◆ **Prompt**
The records below are to be copied exactly, with their pictures left out.

◆ **Recorded information**
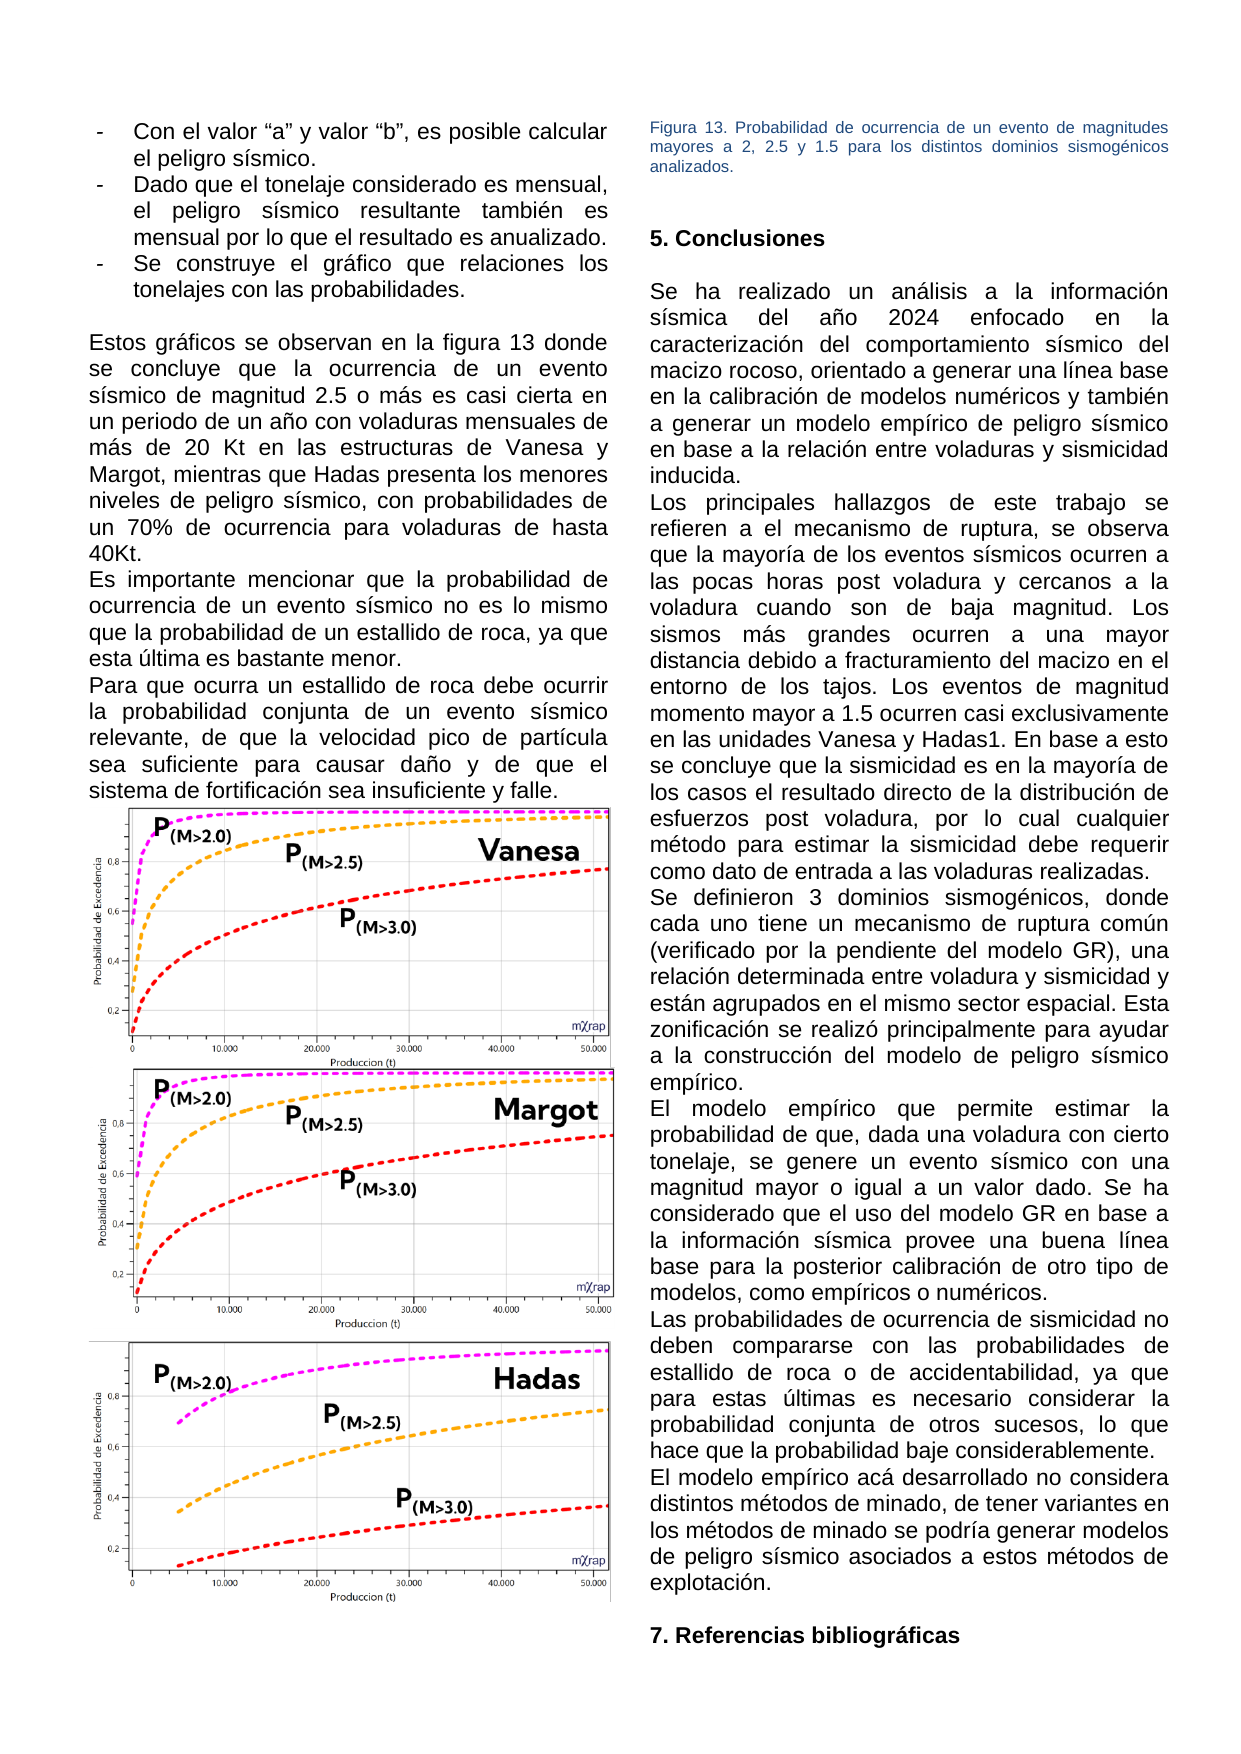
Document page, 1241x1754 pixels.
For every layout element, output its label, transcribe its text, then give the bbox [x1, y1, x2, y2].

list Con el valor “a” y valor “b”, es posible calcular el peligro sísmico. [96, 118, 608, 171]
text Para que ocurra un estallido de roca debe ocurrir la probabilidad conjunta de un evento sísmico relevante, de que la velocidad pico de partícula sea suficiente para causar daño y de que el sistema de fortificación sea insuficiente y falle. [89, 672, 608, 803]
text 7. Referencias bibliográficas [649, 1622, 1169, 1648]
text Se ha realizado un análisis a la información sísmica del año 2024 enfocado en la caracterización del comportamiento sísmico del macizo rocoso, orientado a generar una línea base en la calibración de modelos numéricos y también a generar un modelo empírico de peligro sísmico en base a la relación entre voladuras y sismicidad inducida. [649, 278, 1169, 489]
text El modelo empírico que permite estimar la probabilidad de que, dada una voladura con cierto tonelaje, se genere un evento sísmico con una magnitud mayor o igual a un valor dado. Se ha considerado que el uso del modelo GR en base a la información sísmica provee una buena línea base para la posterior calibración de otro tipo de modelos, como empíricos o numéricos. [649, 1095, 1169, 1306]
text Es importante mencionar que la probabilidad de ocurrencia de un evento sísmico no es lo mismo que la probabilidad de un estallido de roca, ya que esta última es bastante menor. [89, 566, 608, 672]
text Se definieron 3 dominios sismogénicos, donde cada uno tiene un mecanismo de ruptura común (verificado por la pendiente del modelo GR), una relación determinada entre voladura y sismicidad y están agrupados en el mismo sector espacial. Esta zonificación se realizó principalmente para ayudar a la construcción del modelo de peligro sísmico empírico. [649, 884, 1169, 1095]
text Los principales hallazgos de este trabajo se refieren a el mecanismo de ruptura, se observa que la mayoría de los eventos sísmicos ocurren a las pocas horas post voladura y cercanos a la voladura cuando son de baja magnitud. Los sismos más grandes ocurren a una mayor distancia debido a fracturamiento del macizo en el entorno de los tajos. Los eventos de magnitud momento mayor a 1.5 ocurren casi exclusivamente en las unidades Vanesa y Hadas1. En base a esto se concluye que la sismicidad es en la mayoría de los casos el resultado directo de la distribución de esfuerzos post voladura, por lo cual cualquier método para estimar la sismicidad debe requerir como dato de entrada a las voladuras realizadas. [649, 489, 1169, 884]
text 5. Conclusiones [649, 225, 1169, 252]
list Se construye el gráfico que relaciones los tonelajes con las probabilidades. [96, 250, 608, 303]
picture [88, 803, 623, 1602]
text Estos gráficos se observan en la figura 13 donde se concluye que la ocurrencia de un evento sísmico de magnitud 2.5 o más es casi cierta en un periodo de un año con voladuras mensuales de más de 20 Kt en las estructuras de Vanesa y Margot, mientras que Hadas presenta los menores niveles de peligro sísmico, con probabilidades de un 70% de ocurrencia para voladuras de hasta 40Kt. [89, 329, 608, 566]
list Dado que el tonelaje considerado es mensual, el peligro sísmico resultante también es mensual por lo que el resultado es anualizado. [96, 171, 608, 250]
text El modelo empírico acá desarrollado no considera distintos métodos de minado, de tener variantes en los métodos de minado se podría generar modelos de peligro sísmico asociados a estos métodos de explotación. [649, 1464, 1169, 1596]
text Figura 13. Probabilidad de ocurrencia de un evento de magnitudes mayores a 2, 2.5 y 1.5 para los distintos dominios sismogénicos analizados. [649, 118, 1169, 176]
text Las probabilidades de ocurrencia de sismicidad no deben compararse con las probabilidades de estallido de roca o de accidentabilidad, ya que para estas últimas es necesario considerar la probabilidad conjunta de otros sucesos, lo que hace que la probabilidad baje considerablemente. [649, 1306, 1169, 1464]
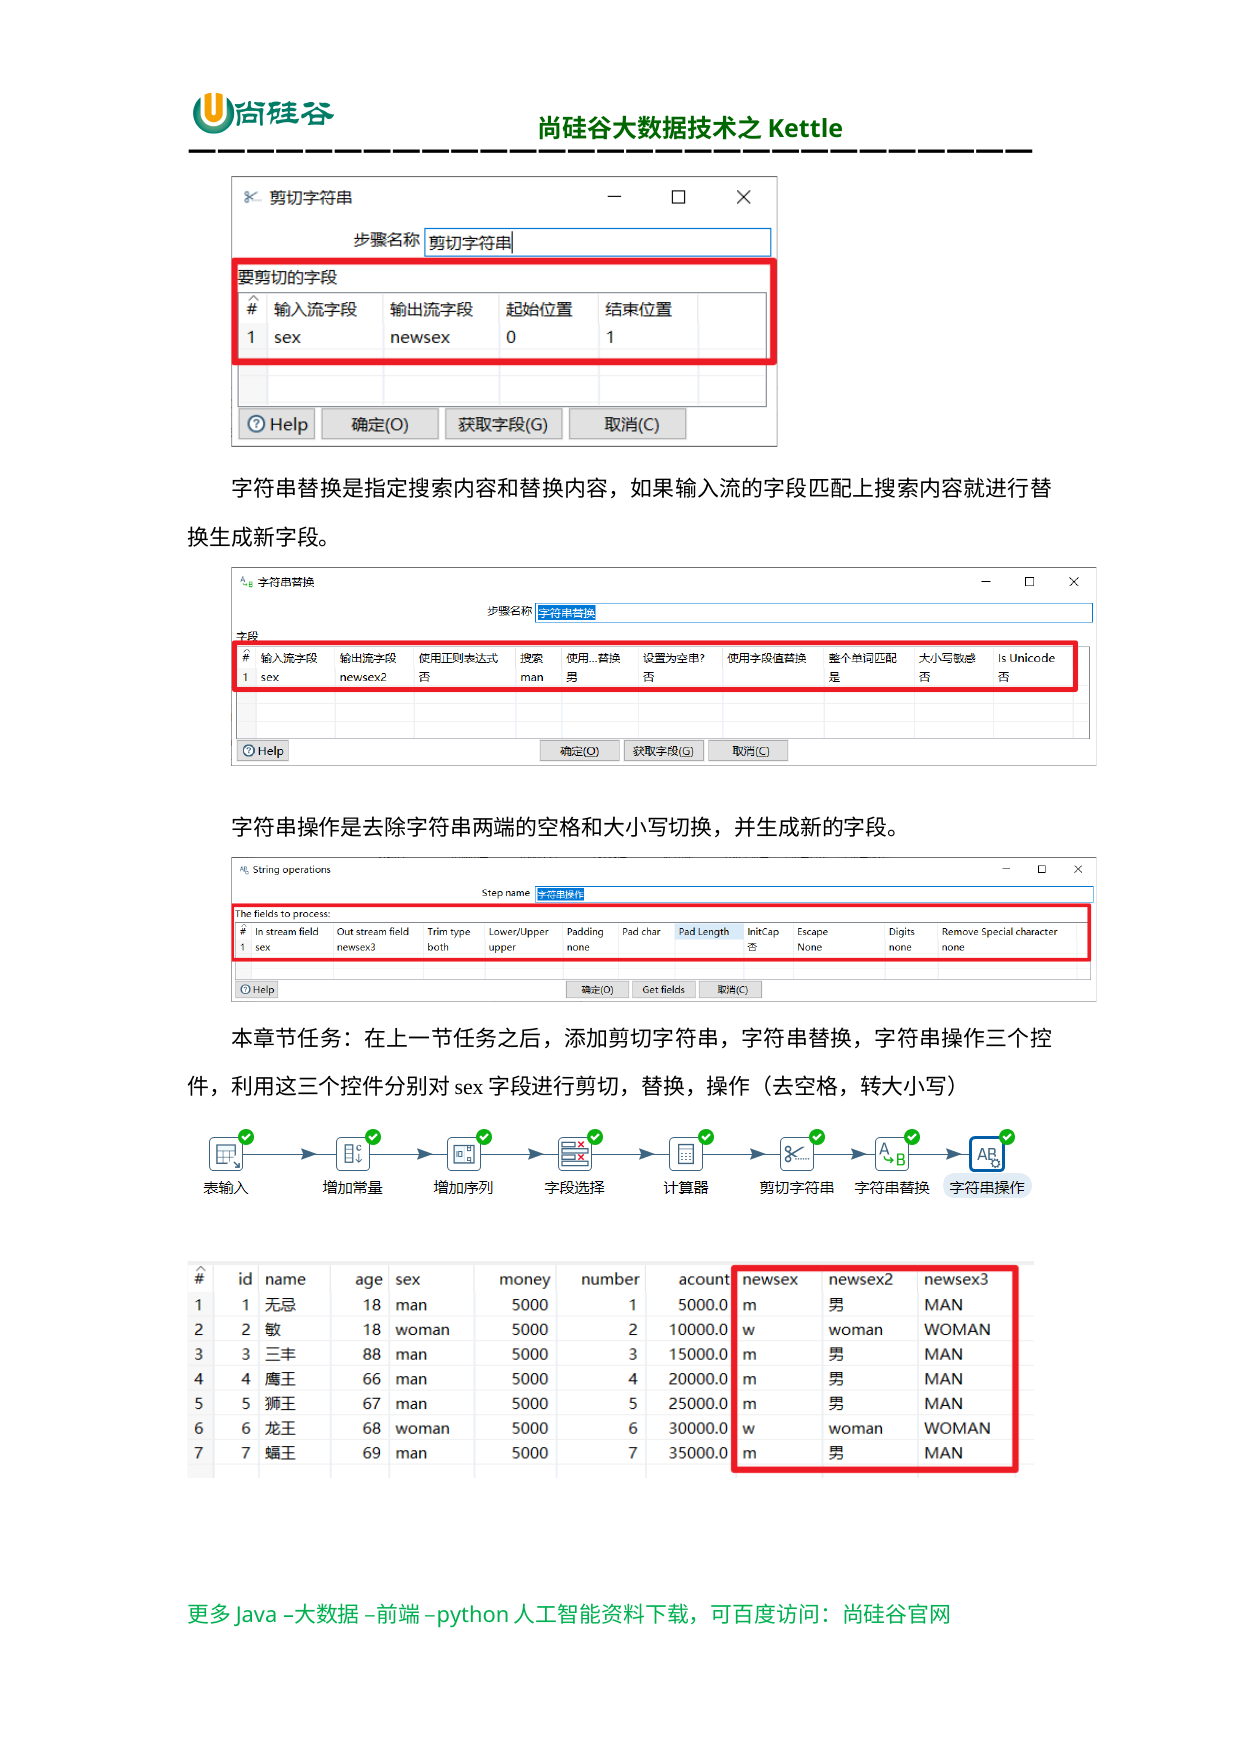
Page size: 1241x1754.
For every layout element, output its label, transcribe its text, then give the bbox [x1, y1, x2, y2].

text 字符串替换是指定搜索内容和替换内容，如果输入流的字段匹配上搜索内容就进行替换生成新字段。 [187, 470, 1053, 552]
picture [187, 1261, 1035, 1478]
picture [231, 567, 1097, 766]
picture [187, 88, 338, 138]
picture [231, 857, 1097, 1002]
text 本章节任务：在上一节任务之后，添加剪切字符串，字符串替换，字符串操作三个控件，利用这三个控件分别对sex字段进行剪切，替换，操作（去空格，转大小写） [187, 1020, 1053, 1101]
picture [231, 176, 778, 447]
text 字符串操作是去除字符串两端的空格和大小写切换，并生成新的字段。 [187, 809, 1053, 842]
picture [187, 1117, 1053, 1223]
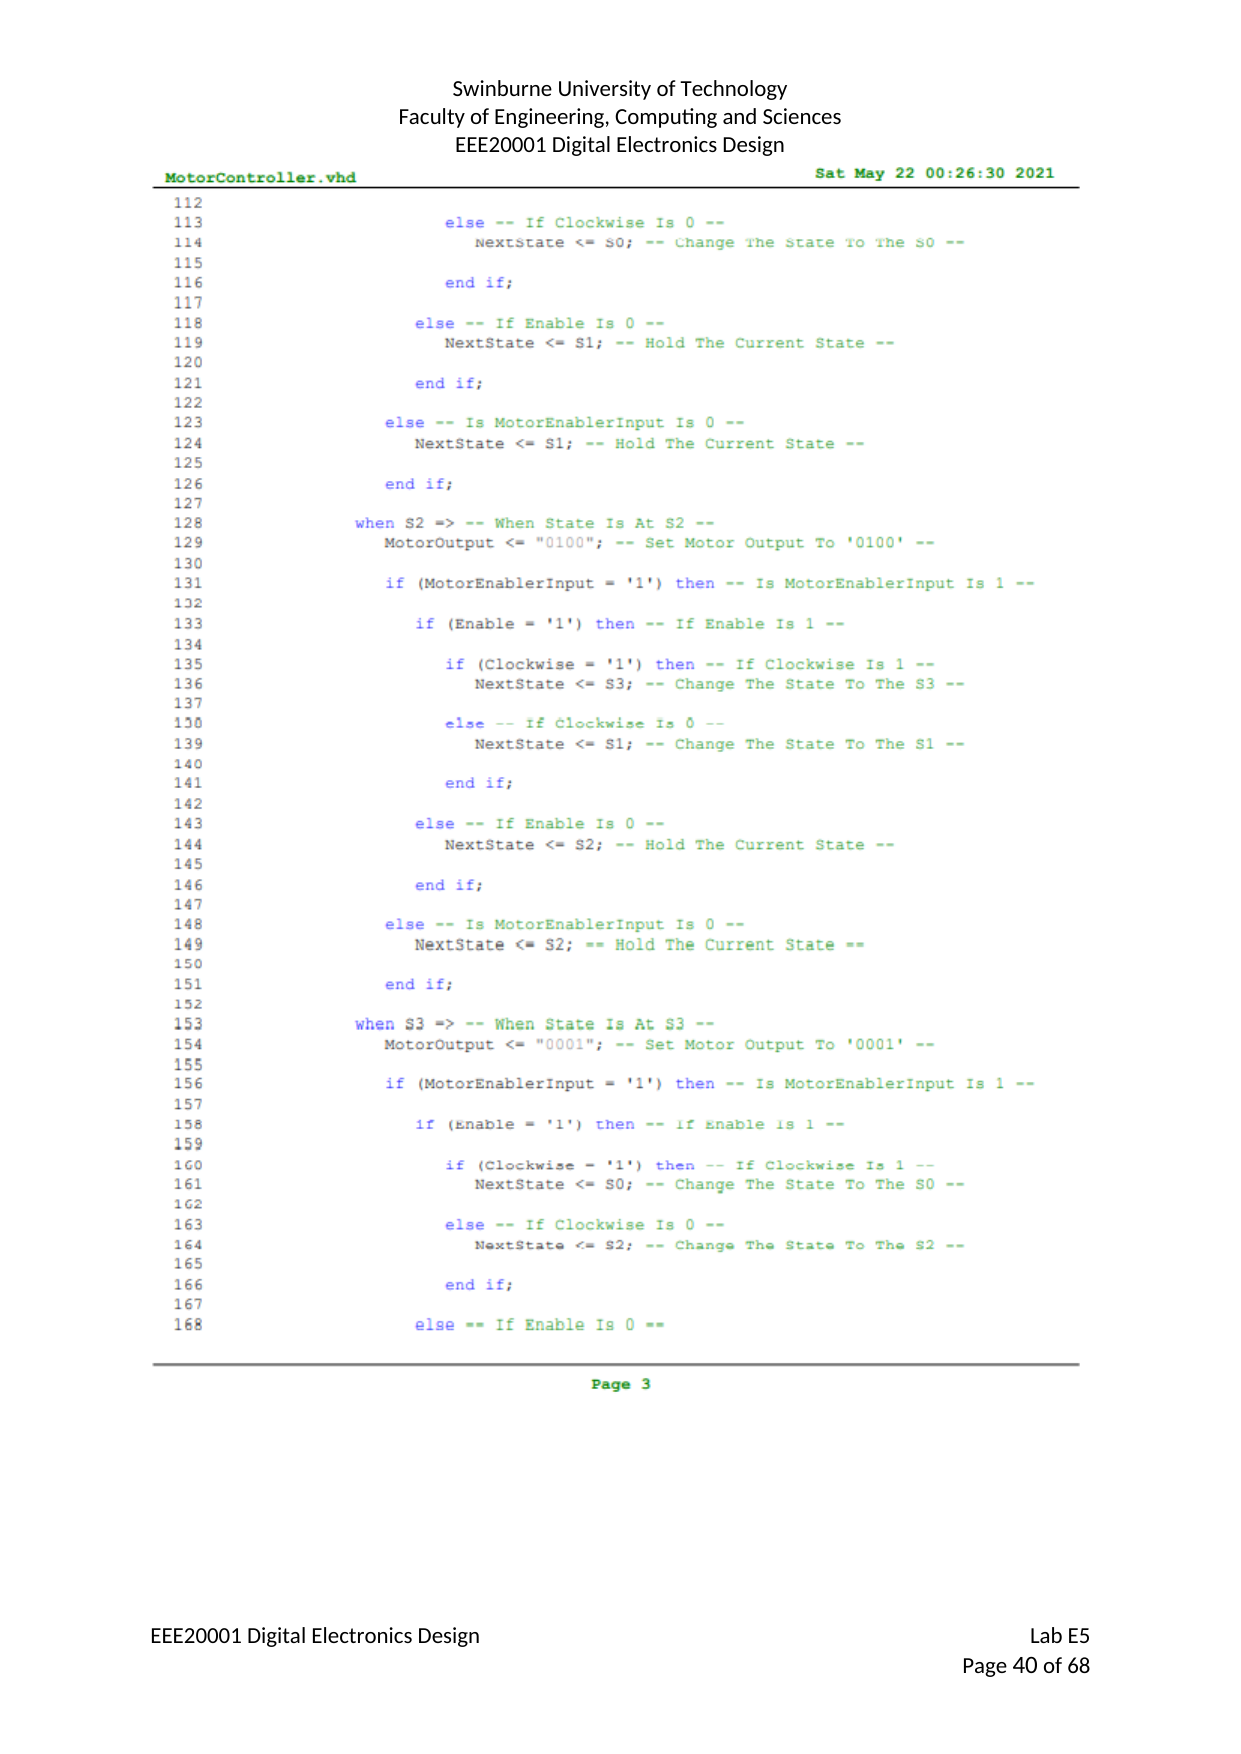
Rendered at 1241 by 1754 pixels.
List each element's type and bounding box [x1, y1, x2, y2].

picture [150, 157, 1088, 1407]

◆ **Written solution**
Document page, 1241x1754 pixels.
For every layout element, output its label, transcribe its text, then give the bbox [x1, y1, x2, y2].

list Con el valor “a” y valor “b”, es posible calcular el peligro sísmico. [96, 118, 608, 171]
text Para que ocurra un estallido de roca debe ocurrir la probabilidad conjunta de un evento sísmico relevante, de que la velocidad pico de partícula sea suficiente para causar daño y de que el sistema de fortificación sea insuficiente y falle. [89, 672, 608, 803]
text 7. Referencias bibliográficas [649, 1622, 1169, 1648]
text Se ha realizado un análisis a la información sísmica del año 2024 enfocado en la caracterización del comportamiento sísmico del macizo rocoso, orientado a generar una línea base en la calibración de modelos numéricos y también a generar un modelo empírico de peligro sísmico en base a la relación entre voladuras y sismicidad inducida. [649, 278, 1169, 489]
text El modelo empírico que permite estimar la probabilidad de que, dada una voladura con cierto tonelaje, se genere un evento sísmico con una magnitud mayor o igual a un valor dado. Se ha considerado que el uso del modelo GR en base a la información sísmica provee una buena línea base para la posterior calibración de otro tipo de modelos, como empíricos o numéricos. [649, 1095, 1169, 1306]
text Es importante mencionar que la probabilidad de ocurrencia de un evento sísmico no es lo mismo que la probabilidad de un estallido de roca, ya que esta última es bastante menor. [89, 566, 608, 672]
text Se definieron 3 dominios sismogénicos, donde cada uno tiene un mecanismo de ruptura común (verificado por la pendiente del modelo GR), una relación determinada entre voladura y sismicidad y están agrupados en el mismo sector espacial. Esta zonificación se realizó principalmente para ayudar a la construcción del modelo de peligro sísmico empírico. [649, 884, 1169, 1095]
text Los principales hallazgos de este trabajo se refieren a el mecanismo de ruptura, se observa que la mayoría de los eventos sísmicos ocurren a las pocas horas post voladura y cercanos a la voladura cuando son de baja magnitud. Los sismos más grandes ocurren a una mayor distancia debido a fracturamiento del macizo en el entorno de los tajos. Los eventos de magnitud momento mayor a 1.5 ocurren casi exclusivamente en las unidades Vanesa y Hadas1. En base a esto se concluye que la sismicidad es en la mayoría de los casos el resultado directo de la distribución de esfuerzos post voladura, por lo cual cualquier método para estimar la sismicidad debe requerir como dato de entrada a las voladuras realizadas. [649, 489, 1169, 884]
text 5. Conclusiones [649, 225, 1169, 252]
list Se construye el gráfico que relaciones los tonelajes con las probabilidades. [96, 250, 608, 303]
picture [88, 803, 623, 1602]
text Estos gráficos se observan en la figura 13 donde se concluye que la ocurrencia de un evento sísmico de magnitud 2.5 o más es casi cierta en un periodo de un año con voladuras mensuales de más de 20 Kt en las estructuras de Vanesa y Margot, mientras que Hadas presenta los menores niveles de peligro sísmico, con probabilidades de un 70% de ocurrencia para voladuras de hasta 40Kt. [89, 329, 608, 566]
list Dado que el tonelaje considerado es mensual, el peligro sísmico resultante también es mensual por lo que el resultado es anualizado. [96, 171, 608, 250]
text El modelo empírico acá desarrollado no considera distintos métodos de minado, de tener variantes en los métodos de minado se podría generar modelos de peligro sísmico asociados a estos métodos de explotación. [649, 1464, 1169, 1596]
text Figura 13. Probabilidad de ocurrencia de un evento de magnitudes mayores a 2, 2.5 y 1.5 para los distintos dominios sismogénicos analizados. [649, 118, 1169, 176]
text Las probabilidades de ocurrencia de sismicidad no deben compararse con las probabilidades de estallido de roca o de accidentabilidad, ya que para estas últimas es necesario considerar la probabilidad conjunta de otros sucesos, lo que hace que la probabilidad baje considerablemente. [649, 1306, 1169, 1464]
Page size: 1241x1754.
For every layout element, output its label, transcribe its text, then give the bbox [x1, y1, x2, y2].

text 字符串替换是指定搜索内容和替换内容，如果输入流的字段匹配上搜索内容就进行替换生成新字段。 [187, 470, 1053, 552]
picture [187, 1261, 1035, 1478]
picture [231, 567, 1097, 766]
picture [187, 88, 338, 138]
picture [231, 857, 1097, 1002]
text 本章节任务：在上一节任务之后，添加剪切字符串，字符串替换，字符串操作三个控件，利用这三个控件分别对sex字段进行剪切，替换，操作（去空格，转大小写） [187, 1020, 1053, 1101]
picture [231, 176, 778, 447]
text 字符串操作是去除字符串两端的空格和大小写切换，并生成新的字段。 [187, 809, 1053, 842]
picture [187, 1117, 1053, 1223]
Rendered at 1241 by 1754 pixels.
List each element's type and bounding box [x1, y1, x2, y2].

picture [150, 157, 1088, 1407]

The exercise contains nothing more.